Islamic radicalism has a long pedigree in Belgium. The country’s geography makes it easy to travel back and forth between France, Germany, and the Netherlands.

Verviers, the town where on Thursday police killed two Belgian “foreign fighters” not long back from Syria, bestrides the Dutch and German borders. Like much of Francophone eastern and southern Belgium, it is a town down on its luck. Its heyday as a centre of the textiles and wool business is long gone. Now it is one of the poorest towns in the country, and 20% of its population of 55,000 is of immigrant origin.

Brussels was the scene of the first of the much-predicted terrorist attacks in Europe by jihadists returning home from Syria. Less than a year ago on one of the city’s ritziest squares, a Frenchman of Moroccan origin opened fire with a Kalashnikov at the Jewish museum, killing four.

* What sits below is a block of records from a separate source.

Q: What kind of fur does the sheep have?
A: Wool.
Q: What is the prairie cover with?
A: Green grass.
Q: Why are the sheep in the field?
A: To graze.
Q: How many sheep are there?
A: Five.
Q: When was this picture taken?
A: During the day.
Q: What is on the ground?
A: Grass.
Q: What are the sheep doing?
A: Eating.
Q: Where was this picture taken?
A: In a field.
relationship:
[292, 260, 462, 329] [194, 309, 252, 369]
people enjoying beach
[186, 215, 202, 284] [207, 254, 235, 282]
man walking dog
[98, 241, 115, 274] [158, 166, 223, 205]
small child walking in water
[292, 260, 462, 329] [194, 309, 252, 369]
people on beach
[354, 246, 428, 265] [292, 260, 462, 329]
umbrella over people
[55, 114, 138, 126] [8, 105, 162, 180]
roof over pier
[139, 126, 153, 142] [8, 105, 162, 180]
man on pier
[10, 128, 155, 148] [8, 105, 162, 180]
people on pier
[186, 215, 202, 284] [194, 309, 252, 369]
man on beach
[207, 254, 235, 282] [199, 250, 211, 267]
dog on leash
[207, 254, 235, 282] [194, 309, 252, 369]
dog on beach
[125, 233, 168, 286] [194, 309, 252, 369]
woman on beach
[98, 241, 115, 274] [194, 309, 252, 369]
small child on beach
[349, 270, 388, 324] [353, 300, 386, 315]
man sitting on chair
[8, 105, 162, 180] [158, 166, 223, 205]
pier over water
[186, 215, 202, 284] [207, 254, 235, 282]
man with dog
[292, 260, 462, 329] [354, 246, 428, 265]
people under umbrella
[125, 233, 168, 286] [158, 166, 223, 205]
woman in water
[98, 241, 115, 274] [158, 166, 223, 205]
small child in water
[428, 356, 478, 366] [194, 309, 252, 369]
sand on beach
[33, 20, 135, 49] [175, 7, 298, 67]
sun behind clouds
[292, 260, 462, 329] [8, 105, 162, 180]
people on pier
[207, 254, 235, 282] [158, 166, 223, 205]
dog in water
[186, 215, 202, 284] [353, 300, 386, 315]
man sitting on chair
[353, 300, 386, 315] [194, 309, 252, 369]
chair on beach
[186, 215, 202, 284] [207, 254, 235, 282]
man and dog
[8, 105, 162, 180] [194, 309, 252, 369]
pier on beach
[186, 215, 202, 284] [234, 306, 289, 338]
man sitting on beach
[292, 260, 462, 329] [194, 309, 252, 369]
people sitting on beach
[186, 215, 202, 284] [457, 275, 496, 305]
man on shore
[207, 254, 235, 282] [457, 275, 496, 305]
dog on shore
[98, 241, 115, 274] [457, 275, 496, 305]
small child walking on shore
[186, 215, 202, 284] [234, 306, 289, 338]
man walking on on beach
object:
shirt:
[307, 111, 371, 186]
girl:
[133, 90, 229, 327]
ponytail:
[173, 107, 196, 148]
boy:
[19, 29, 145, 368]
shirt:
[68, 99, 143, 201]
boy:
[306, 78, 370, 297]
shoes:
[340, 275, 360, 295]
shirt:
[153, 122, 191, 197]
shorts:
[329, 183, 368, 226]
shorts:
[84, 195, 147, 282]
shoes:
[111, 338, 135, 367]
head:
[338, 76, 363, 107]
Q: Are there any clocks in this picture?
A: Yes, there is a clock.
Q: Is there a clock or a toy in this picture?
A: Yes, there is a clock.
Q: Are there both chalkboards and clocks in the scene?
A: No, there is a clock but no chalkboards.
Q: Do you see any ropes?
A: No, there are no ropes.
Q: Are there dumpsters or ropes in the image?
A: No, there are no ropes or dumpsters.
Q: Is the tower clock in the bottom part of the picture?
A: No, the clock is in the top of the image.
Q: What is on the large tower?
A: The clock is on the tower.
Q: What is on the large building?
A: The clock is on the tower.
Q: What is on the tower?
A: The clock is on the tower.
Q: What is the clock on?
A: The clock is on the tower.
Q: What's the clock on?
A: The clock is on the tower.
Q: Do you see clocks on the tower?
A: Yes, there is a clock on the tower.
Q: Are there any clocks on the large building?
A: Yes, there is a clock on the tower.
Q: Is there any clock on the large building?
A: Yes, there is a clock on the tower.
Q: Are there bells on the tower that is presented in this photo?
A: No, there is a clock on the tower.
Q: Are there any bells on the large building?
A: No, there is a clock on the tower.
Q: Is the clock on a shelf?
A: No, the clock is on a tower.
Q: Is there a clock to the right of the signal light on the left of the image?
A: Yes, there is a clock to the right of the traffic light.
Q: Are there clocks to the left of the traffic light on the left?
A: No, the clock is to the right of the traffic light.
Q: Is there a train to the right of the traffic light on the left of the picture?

North of Verviers, across Belgium’s linguistic frontier in the main Flemish and Dutch-speaking city of Antwerp, 46 people are on trial for membership of a radical organisation known as Sharia4Belgium. Many of those on trial have also been in Syria, and the organisation – which called for Belgium to become a caliphate – was viewed as a recruiting and indoctrination centre for sending young European Muslims to fight in foreign jihads, according to the prosecution. It is the biggest prosecution of alleged Islamist radicals currently taking place in Europe.

Gilles de Kerchove, the European Union’s counter-terrorism co-ordinator, has said Belgium produces more foreign fighters for Syria per head than any other EU country – around 300 so far from a country of 11 million. Britain is said to have produced twice that number but has more than five times the population.

Of those estimated 300, 101 have come back, according to Hans Bonte, the mayor of Vilvoorde, on the fringes of Brussels. He told the newspaper De Standaard that around half of the 101 were not being watched by the security services. He blamed the highly decentralised, at times dysfunctional structures of the Belgian state – a claim contradicted by the apparent efficacy of Thursday’s operations.

The two men killed in Verviers – whose identities have not been confirmed - are said by local media to have been well-known militants with Islamist noms de guerre. Pictures circulating on Belgian websites allegedly show the pair, both of them in fighting postures.

As long ago as 2008, US researchers from a group called 9/11 Finding Answers identified Verviers as a hotbed of radical Muslim Brotherhood and Hamas adherents. In Jalhay, in the forests of the Ardennes south-east of Verviers, there was a training camp for Belgian and Dutch jihadis, according to Belgian media reports on Friday.

For the past year, as the Islamic State burst across Iraq and Syria bolstered by Europeans flocking to its ranks, security officials in the EU have been at a loss over how to deal with the return of the foreign fighters. Events in Belgium, it seems, are vindicating those fears.

The impact on public opinion might be evident on Saturday. The anti-Muslim marches that have been taking place in Germany in recent weeks are set to branch out, with Antwerp hosting its own Pegida demonstration against the alleged Islamification of Europe.